**Task item:** Only lines holding the string "retain" are wanted; copy each one from the material.

**Material for this task:**
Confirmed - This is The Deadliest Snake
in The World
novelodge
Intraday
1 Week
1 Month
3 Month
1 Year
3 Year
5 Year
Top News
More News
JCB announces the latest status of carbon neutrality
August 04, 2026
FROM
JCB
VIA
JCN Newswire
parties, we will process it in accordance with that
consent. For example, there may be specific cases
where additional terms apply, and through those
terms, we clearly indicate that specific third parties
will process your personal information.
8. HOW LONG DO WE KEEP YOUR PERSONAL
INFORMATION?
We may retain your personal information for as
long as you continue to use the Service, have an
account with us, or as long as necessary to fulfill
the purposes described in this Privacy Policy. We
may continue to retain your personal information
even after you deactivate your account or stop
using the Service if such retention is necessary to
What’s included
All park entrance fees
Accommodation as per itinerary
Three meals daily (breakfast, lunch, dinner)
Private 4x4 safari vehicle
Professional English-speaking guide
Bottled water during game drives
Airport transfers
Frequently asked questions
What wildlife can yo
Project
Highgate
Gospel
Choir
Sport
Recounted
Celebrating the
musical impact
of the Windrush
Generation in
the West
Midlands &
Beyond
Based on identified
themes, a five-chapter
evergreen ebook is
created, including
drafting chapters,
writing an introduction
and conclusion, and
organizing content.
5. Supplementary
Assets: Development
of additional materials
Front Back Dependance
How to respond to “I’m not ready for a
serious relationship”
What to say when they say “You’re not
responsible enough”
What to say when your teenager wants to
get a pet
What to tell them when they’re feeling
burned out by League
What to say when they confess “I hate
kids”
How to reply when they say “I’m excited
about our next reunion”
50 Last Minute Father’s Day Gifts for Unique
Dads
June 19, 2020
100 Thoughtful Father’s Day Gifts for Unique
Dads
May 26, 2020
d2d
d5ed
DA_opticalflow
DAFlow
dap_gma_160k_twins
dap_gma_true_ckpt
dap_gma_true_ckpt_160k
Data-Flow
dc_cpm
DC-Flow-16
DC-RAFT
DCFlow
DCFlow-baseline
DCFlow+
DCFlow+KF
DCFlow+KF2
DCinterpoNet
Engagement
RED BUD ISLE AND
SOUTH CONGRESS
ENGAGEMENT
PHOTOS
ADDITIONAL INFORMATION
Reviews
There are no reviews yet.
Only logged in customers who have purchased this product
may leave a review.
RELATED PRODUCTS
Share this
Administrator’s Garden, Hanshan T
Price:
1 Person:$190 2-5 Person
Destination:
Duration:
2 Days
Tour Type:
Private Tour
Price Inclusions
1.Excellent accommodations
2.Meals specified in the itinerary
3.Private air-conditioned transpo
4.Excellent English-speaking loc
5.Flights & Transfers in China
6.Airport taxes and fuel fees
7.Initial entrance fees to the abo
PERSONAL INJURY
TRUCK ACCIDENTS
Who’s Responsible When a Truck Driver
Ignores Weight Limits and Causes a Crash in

**Output of the exercise:**
We may retain your personal information for as
may continue to retain your personal information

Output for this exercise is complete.